Jorge Bonifacio – This 22-year-old outfielder hasn’t lived up to his potential to this point, but he has a dynamic arm for right field and plenty of power potential. He was rated as the No.90 prospect in baseball prior to the 2014 season, but saw his stock fall a bit due to some struggles in Double-A. Now repeating the level, Bonifacio has 18 doubles and 15 homers. Again, he isn’t a centerpiece in a Cueto deal, but he would be a solid piece.
Los Angeles Dodgers
Chris Anderson – The big (6’3″, 235 pounds) right-hander has the makings of an innings-eating, mid-rotation starter. He was a first round pick in 2013 out of Jacksonville University, and he would be someone who could help the Reds by the middle of the 2016 season, having already made 17 starts at Double-A. He has three potential above average pitches in his fastball, slider, and change.
Jose De Leon – The 22-year-old right-hander has catapulted himself into prospect watcher’s eyes by striking out 251 batters in just 171 innings since the start of the 2015 season.

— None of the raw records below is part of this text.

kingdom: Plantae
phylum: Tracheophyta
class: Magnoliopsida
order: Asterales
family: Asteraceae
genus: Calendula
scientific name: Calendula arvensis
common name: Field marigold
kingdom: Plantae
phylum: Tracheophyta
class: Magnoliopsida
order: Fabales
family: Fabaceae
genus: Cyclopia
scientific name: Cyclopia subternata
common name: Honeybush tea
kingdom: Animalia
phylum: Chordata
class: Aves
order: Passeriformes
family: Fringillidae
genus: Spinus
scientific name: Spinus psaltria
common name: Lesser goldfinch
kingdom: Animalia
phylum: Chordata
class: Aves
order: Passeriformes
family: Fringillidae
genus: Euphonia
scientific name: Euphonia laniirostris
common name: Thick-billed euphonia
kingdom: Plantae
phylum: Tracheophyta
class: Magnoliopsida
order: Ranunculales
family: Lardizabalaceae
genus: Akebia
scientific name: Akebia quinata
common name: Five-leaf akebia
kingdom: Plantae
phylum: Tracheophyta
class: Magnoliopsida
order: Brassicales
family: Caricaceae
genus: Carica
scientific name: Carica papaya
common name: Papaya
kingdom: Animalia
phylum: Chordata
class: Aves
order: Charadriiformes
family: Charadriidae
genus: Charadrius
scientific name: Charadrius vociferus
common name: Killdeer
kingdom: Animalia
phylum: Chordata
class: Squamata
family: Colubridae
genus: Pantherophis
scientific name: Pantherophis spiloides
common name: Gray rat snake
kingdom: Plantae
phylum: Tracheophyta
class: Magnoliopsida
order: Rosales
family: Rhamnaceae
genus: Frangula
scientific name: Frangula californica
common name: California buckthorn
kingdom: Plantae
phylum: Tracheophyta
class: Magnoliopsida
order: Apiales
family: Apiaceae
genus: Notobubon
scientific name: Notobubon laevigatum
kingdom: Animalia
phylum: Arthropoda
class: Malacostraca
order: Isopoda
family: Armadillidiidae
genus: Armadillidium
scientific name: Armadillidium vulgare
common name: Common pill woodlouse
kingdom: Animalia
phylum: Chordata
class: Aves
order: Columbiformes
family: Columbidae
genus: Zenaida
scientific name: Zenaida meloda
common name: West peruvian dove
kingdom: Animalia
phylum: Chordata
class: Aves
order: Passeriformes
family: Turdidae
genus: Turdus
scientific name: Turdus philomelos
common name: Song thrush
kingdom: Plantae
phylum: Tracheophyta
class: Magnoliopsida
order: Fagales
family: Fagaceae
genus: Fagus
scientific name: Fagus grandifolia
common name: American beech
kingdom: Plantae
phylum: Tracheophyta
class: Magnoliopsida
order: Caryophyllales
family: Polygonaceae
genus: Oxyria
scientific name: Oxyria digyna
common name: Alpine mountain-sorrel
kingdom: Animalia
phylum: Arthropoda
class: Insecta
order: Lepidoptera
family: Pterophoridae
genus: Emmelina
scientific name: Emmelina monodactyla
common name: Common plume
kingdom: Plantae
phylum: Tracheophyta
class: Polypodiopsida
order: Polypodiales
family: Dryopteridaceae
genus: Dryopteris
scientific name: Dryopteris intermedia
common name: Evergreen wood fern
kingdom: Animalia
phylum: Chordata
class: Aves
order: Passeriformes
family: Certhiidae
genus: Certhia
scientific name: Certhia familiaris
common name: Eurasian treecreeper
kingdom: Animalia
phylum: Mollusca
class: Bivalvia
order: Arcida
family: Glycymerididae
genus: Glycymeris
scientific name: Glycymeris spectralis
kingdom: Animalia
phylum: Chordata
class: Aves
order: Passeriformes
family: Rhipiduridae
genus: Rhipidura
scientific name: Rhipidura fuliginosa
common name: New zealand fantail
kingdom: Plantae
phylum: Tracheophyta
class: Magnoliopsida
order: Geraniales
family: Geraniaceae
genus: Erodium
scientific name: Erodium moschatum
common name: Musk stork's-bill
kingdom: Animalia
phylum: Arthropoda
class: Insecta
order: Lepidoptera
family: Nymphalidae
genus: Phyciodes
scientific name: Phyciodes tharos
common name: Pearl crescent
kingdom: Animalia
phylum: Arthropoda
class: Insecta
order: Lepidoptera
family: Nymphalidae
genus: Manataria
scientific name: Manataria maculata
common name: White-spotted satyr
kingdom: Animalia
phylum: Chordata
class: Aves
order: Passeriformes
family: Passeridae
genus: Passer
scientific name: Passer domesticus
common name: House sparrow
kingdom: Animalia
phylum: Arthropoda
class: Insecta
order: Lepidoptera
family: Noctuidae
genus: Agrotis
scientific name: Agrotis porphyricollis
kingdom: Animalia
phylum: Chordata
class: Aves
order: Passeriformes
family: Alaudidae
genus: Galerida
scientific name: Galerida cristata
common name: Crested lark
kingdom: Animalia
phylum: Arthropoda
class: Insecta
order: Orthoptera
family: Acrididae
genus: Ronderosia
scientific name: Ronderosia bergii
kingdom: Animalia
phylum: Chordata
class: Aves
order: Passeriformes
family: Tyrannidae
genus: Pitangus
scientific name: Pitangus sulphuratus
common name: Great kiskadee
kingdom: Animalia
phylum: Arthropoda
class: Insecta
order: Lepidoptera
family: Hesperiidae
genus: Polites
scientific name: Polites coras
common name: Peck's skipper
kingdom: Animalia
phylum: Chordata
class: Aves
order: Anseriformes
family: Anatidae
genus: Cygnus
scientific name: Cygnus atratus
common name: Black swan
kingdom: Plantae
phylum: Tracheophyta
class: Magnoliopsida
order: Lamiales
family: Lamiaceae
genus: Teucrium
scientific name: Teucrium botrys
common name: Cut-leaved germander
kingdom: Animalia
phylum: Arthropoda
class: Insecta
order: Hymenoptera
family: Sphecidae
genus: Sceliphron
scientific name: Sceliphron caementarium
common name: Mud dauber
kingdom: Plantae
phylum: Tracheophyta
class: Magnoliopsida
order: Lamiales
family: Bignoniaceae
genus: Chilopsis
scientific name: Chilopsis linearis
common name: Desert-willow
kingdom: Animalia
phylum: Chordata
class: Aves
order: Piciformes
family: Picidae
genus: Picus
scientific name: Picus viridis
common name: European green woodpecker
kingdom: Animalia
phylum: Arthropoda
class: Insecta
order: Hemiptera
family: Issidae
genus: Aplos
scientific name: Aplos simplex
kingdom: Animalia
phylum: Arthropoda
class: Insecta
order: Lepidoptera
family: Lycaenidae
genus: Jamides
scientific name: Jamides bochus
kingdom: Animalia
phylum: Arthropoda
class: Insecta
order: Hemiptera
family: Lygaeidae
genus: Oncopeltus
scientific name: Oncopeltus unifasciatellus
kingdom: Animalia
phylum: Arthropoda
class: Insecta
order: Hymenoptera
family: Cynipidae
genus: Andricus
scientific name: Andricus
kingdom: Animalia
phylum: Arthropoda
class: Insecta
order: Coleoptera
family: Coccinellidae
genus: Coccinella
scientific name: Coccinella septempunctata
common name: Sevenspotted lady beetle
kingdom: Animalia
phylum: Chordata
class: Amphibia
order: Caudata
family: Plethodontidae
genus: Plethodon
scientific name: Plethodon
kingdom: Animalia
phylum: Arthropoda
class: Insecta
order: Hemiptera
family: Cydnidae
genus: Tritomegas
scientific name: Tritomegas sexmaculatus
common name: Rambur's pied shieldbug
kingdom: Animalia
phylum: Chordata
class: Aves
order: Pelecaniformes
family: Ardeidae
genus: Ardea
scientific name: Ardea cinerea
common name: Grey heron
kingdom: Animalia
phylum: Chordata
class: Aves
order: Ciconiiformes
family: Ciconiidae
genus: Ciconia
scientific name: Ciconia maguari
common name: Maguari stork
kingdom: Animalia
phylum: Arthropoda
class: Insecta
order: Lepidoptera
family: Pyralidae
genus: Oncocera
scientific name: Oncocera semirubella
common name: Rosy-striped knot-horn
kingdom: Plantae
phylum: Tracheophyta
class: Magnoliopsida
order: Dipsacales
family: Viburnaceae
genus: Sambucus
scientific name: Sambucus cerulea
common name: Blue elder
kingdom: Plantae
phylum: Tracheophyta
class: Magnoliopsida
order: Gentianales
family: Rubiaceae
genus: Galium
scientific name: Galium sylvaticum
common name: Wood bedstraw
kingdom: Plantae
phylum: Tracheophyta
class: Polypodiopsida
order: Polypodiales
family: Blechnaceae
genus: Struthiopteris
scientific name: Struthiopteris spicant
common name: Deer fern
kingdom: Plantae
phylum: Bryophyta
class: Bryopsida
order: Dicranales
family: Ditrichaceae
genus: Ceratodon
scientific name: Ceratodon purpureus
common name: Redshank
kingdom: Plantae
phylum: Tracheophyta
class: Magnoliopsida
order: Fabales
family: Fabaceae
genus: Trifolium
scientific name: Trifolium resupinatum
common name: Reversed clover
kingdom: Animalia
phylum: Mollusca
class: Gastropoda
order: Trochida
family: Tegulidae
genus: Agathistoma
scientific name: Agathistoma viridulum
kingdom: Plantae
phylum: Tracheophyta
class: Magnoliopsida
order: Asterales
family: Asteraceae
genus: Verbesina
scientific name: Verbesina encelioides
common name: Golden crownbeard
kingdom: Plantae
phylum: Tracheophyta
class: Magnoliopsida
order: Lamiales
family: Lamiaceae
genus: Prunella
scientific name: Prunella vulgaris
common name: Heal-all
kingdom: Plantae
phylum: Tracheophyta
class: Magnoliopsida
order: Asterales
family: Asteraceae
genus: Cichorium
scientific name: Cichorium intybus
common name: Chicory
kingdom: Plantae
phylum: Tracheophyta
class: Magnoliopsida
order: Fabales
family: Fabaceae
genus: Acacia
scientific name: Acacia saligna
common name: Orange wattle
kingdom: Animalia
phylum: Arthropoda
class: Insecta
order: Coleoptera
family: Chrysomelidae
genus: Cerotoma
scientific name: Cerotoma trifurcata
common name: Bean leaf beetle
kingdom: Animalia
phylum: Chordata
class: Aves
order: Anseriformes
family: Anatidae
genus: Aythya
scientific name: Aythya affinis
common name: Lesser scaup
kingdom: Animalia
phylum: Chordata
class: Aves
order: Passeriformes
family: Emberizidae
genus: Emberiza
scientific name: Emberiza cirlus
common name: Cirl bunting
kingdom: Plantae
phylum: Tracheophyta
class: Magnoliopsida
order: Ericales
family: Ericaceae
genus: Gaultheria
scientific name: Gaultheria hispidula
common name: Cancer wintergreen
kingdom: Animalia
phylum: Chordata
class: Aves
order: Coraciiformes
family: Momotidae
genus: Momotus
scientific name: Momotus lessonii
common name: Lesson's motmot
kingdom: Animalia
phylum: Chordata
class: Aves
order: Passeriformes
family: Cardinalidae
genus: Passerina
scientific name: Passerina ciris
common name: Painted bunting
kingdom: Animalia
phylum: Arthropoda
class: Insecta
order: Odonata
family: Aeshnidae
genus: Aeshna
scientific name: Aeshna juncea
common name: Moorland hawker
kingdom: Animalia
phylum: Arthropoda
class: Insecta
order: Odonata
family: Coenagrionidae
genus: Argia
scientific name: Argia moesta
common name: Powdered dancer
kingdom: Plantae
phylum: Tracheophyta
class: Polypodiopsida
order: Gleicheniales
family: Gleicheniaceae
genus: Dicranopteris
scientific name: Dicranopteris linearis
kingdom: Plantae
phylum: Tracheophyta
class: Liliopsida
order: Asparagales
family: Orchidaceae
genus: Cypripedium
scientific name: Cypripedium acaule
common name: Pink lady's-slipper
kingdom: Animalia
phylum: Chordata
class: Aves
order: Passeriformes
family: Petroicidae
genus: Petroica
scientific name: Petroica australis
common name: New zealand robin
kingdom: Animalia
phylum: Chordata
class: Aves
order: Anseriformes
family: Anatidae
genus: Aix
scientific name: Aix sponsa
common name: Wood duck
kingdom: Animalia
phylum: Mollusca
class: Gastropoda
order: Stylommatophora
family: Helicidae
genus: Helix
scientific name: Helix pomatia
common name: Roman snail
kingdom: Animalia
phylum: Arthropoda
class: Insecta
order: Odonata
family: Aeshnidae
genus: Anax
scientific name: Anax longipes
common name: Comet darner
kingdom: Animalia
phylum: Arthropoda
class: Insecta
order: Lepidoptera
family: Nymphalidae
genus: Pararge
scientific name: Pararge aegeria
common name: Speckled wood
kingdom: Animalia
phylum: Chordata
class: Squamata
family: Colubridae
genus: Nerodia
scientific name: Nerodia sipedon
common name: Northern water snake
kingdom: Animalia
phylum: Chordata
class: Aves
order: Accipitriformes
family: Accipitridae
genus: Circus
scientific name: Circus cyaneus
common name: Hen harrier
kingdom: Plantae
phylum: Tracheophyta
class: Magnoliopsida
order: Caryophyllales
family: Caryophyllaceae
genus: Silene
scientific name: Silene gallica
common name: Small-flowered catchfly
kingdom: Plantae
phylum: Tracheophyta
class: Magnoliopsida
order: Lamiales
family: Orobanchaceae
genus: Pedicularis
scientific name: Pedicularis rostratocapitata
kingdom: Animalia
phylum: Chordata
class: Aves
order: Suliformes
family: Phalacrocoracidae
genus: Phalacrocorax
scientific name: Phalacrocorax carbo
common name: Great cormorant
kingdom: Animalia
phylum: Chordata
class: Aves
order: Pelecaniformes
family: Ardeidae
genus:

Ranked as the No.7 prospect in the Dodger system by Baseball Prospectus prior to the season, he will give Julio Urias a run for the money in a race to Los Angeles, and may have performed his way out of becoming a piece in a trade.
Toronto Blue Jays
Daniel Norris – The 22-year-old left-hander jumped four level, all the way to Toronto, by dominating at every stop last season. His reward was five starts to begin April with the Blue Jays before being sent down to work on his craft. He hasn’t dominated in Triple-A this season, but he has the stuff to be an asset in Cincinnati. He would be a tremendous addition, though his No.17 prospect ranking by MLB.com prior to the season could make him a long-shot.
Jairo Labourt – The 21-year-old lefty looked solid in the Futures Game. He has a fastball that can reach the mid-90’s and can miss bats (9.8 K:9 last season), but he needs to work on his command (5.2 BB:9 this season). He would make for an interesting project.
Anthony Alford – After giving up football, Alford has taken off this season. In 20 games since being promoted to High-A Dunedin, he has a .349/.406/.523 triple-slash with 10 extra-base hits and six stolen bases. As a center fielder with tremendous athleticism, he could take over the gig if Billy Hamilton continues to lack the on-base skills necessary to utilize his speed in the near future.